Ironflow ships an agent() API with tool(), llm(), approve(), memory(), and spawn() in both Node (@ironflow/node/agent) and Go (sdk/go/ironflow/agent). If your agent loop is straightforward (call model, run tool, repeat, with human approval somewhere), you don’t need a reasoning framework on top.

import { agent } from "@ironflow/node/agent";
export const reviewAgent = agent(
{ id: "code-review" },
async ({ step, tool, llm, approve }) => {
const diff = await tool("fetch-diff", { pr: step.input.pr });
const findings = await llm.complete({
messages: [{ role: "user", content: `Review:\n${diff}` }],
});
const approved = await approve({ ttl: "24h", payload: findings });
if (approved)
await tool("post-comment", { pr: step.input.pr, body: findings });
return { approved };
},
);

Crash mid-LLM call: tool result is cached.

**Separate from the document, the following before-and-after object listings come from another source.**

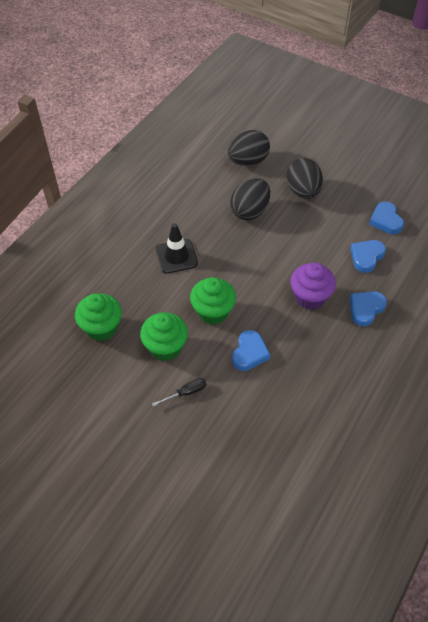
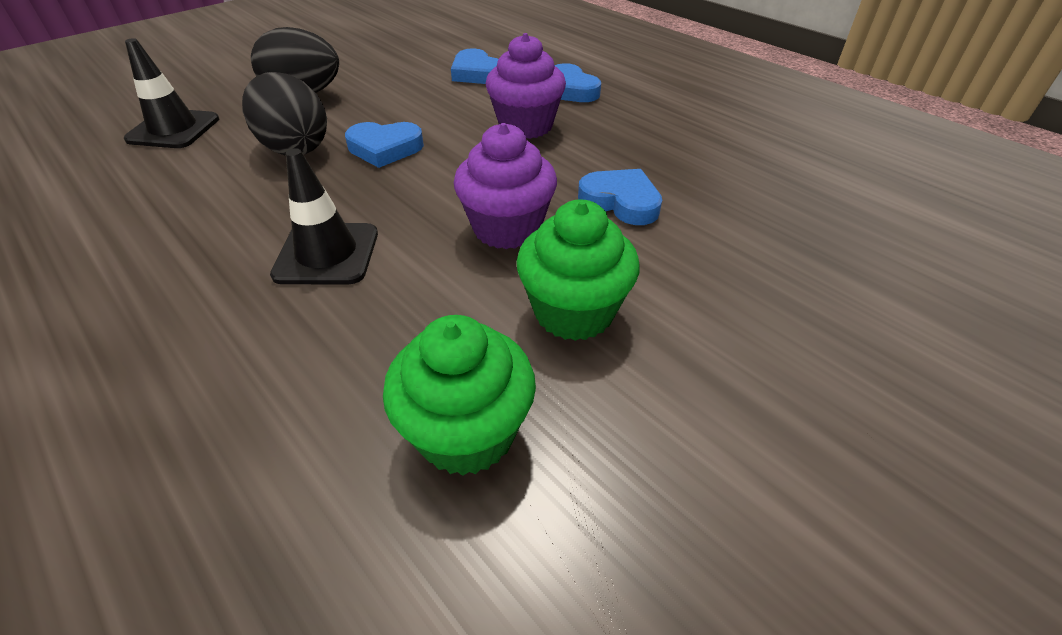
camera: 75 degrees left, 10 degrees down
black screwdriver [152,378,206,407] -> none
green cupcake [190,277,236,325] -> purple cupcake [454,123,557,249]
black egg [228,130,270,166] -> black traffic cone [124,38,219,148]
blue heart [369,202,404,234] -> blue heart moved to [345,122,424,168]

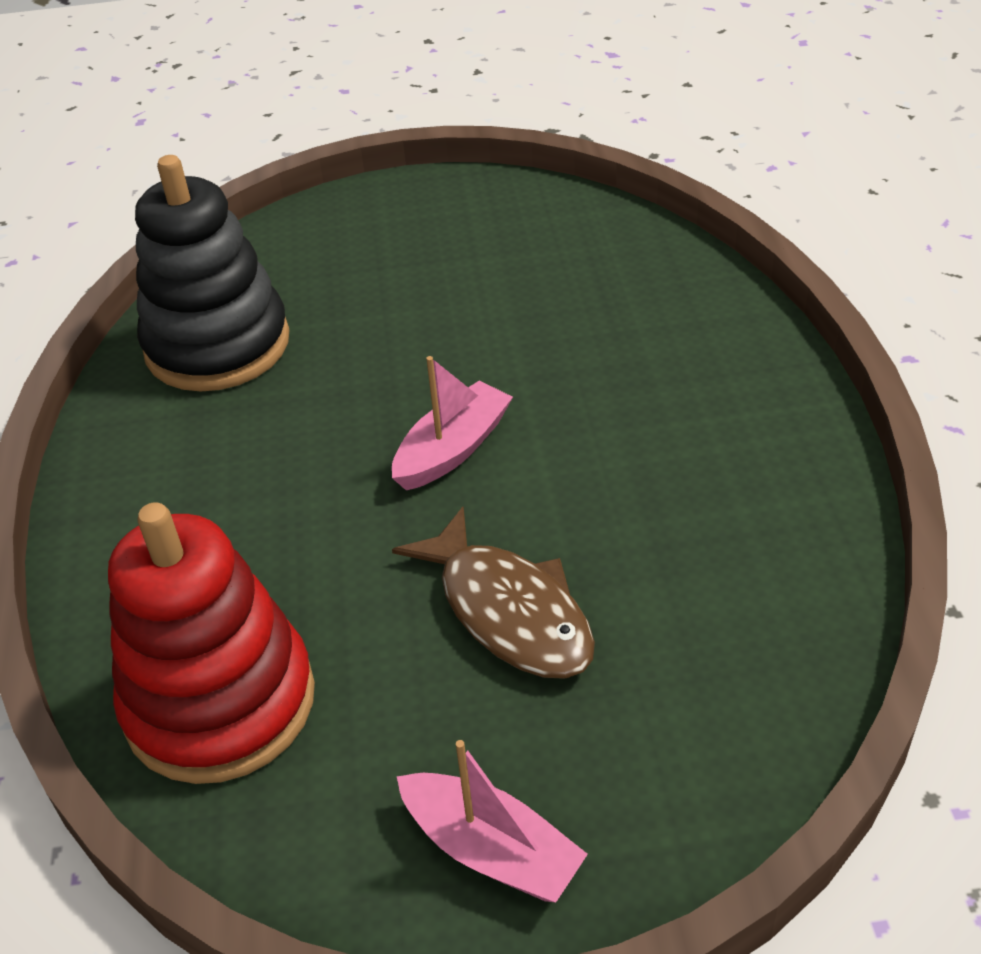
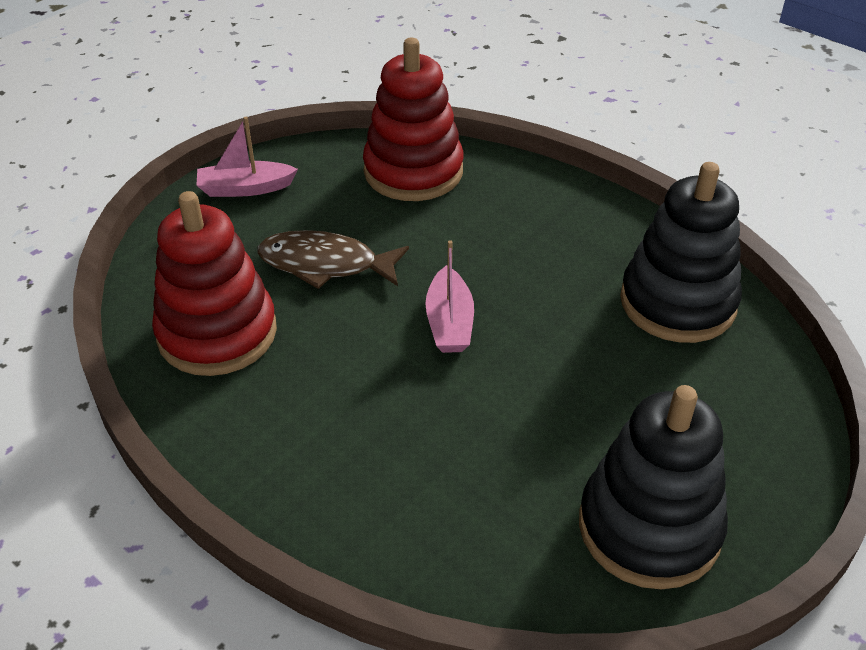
camera: 135 degrees right, 0 degrees up
none -> red stacking toy [152,191,277,376]
none -> black stacking toy [579,385,728,590]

Crash mid-approval-wait: process dies, agent resumes when restarted, approval still pending.

Same surface in Go:

import (
"time"
"github.com/sahina/ironflow/sdk/go/ironflow"
"github.com/sahina/ironflow/sdk/go/ironflow/agent"
)
var ReviewAgent = agent.Agent(agent.AgentConfig{
Function: ironflow.FunctionConfig{ID: "code-review"},
Tools: []agent.ToolEntry{fetchDiff.Entry()},
}, func(ctx agent.Context) (any, error) {
diff, _ := agent.Tool(ctx, fetchDiff, fetchInput{PR: prNumber})
res, _ := agent.LLM(ctx, agent.LLMCompleteRequest{
Messages: []agent.LLMMessage{{Role: "user", Content: diff.Diff}},
Call: func() (agent.LLMCompleteResult, error) { return providerComplete(diff.Diff) },
})
approval, _ := agent.Approve[any](ctx, "ship-it", agent.ApproveOptions[any]{TTL: 24 * time.Hour})
return map[string]any{"approved": approval.Approved}, nil
})

When to use Ironflow with a reasoning framework

Section titled “When to use Ironflow with a reasoning framework”

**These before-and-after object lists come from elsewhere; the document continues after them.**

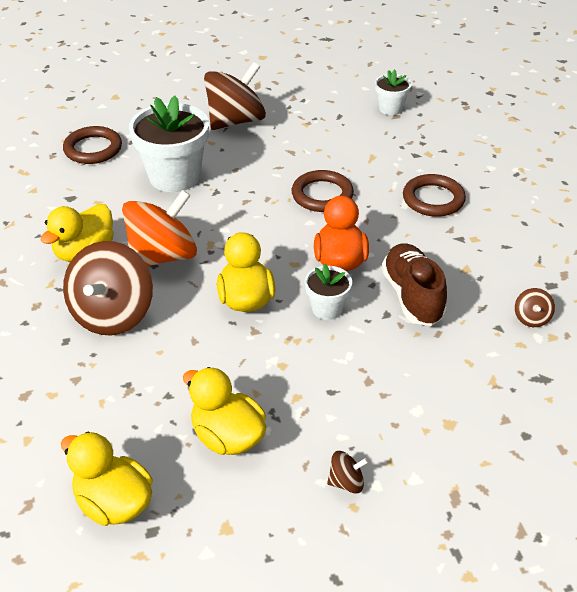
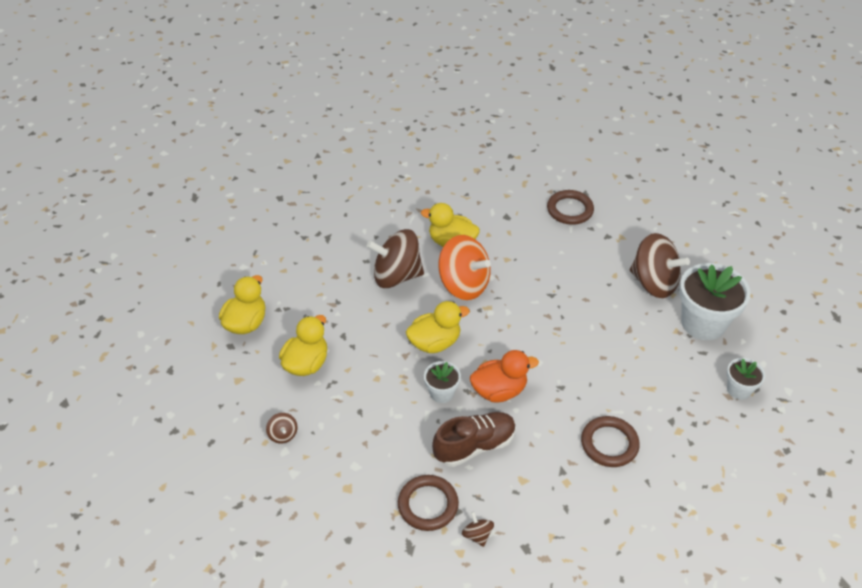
camera: 75 degrees right, 5 degrees up
white flower pot [129,96,209,192] -> white flower pot moved to [679,263,751,340]
brown ring [292,170,354,212] -> brown ring moved to [398,475,459,531]
brown spinning top [515,288,555,327] -> brown spinning top turned 75 degrees clockwise [462,511,494,547]

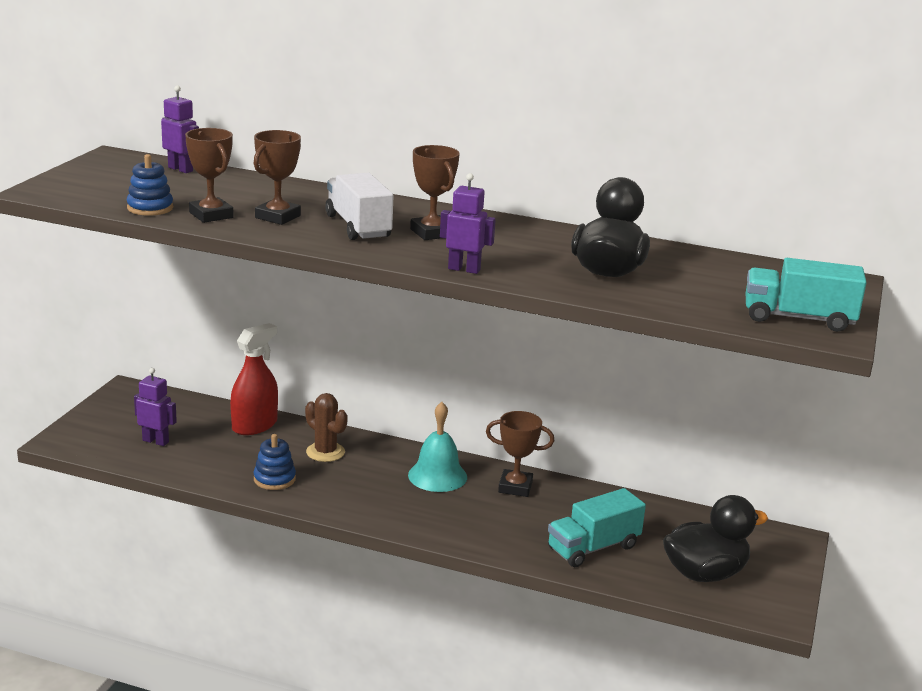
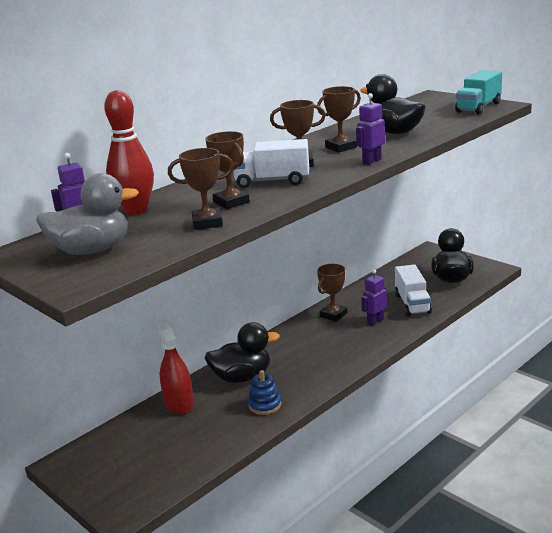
camera: 60 degrees left, 0 degrees up
blue stacking toy [127,154,173,216] -> none
purple robot [134,368,177,446] -> purple robot moved to [361,269,387,326]
brown cactus [305,393,348,462] -> black duck [204,322,280,383]
turquoise bell [408,402,467,492] -> none
turquoise truck [548,488,646,567] -> white truck [395,264,432,316]
none -> grey duck [36,173,139,255]
none -> red bowling pin [104,90,154,215]
none -> brown trophy [317,86,361,153]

The moment your loop has nontrivial branching, multi-agent orchestration, or graph-shaped reasoning, drop in LangGraph, the Claude Agent SDK, or CrewAI on top. Ironflow’s job is to be invisible — durable execution, memory, MCP, audit. The framework’s job is to think.

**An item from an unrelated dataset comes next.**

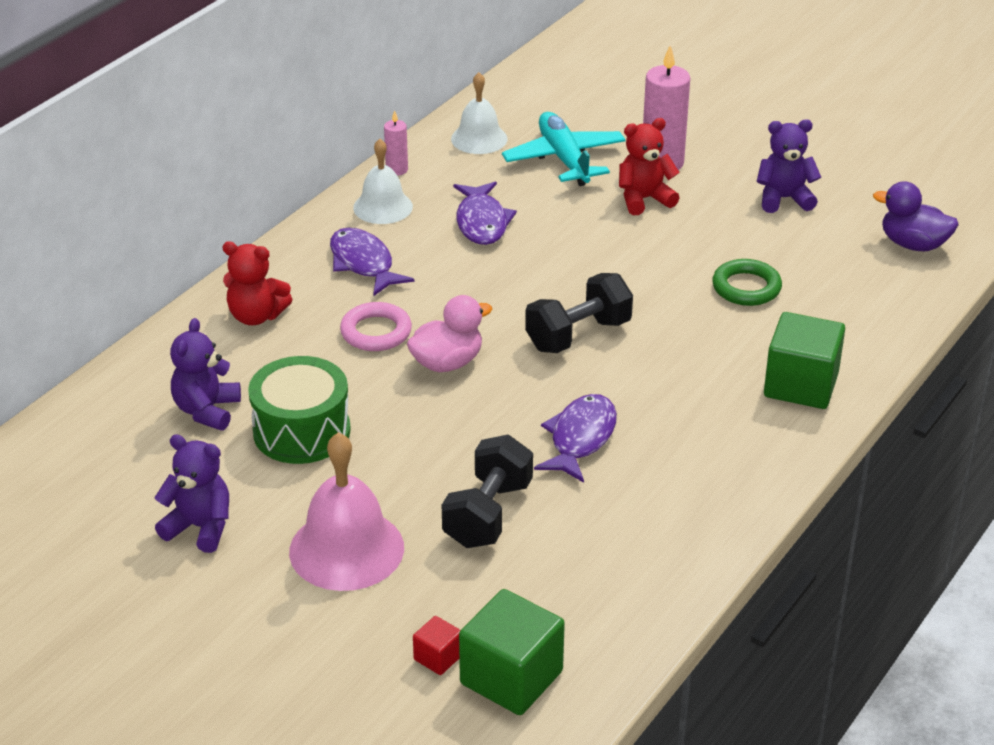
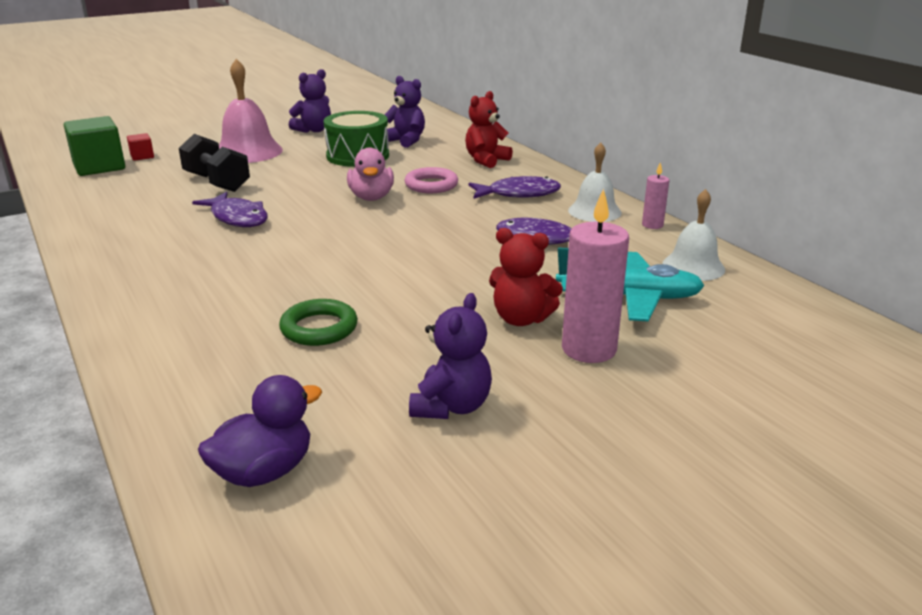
camera: 115 degrees right, 10 degrees down
black dumbbell [525,273,633,353] -> none
red teddy bear [619,118,680,215] -> red teddy bear turned 105 degrees clockwise [489,228,563,326]
green cube [764,312,845,409] -> none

┌──────────────────────────────────────────┐
│ REASONING LAYER │
│ LangGraph / Claude SDK / CrewAI / yours │
└──────────────────────────────────────────┘
┌──────────────────────────────────────────┐
│ IRONFLOW RUNTIME │
│ durable steps · event log · MCP server │
│ pause/resume · sub-agents · replay │
└──────────────────────────────────────────┘
SQLite or Postgres + NATS
(one binary, zero infra)

Talking about durability is cheap. The Survive a Crash tutorial walks through a 3-step agent, a kill -9 mid-pipeline, and a recovery from cached steps — runnable in two terminals.

Terminal window
make demo-agent-crash-resume

That target runs the literal tutorial script: starts the server, runs the doc-processor agent, kills the worker mid-OCR, restarts it, and asserts the projection caught the recovered run.

Companion examples:

  • code-review-agent — adds llm() + approve() for human-in-the-loop gates. The approval can hold for hours across worker restarts.
  • doc-processor-agent — minimal agent() + memory() example used by the tutorial.
  • ai-agent — multi-step research with parallel search and byArgs idempotent tool calls.
  • doc-processor-agent/web — Next.js browser UI driving ironflow.agents.invoke() + agents.subscribe() + agents.readMemory() for live YC-style demos.

The @ironflow/browser SDK exposes ironflow.agents.invoke(), ironflow.agents.subscribe(), and ironflow.agents.readMemory() for browser-driven agent UIs. Same agent function, two surfaces: server-side workers and browser-driven UIs run against one runtime. readMemory is a typed read over the agent’s memory projection with optional read-your-writes catchup via minSeq. See the browser SDK Agents section and the agents spec.

The agent landscape splits into three camps: reasoning frameworks (LangGraph, Claude SDK, CrewAI, LlamaIndex), provider SDKs (Anthropic, OpenAI), and generic workflow engines (Temporal, Inngest, Step Functions). Each treats agents as either “state machines you happen to fill with LLM calls” or “loops you scaffold yourself.”

Ironflow treats agents as a first-class workload — durable steps, event-sourced memory, MCP-native, scoped-injectable — and explicitly hosts the reasoning layer above it. Bring your framework. Or skip it. Either way, your agent gets a runtime that survives.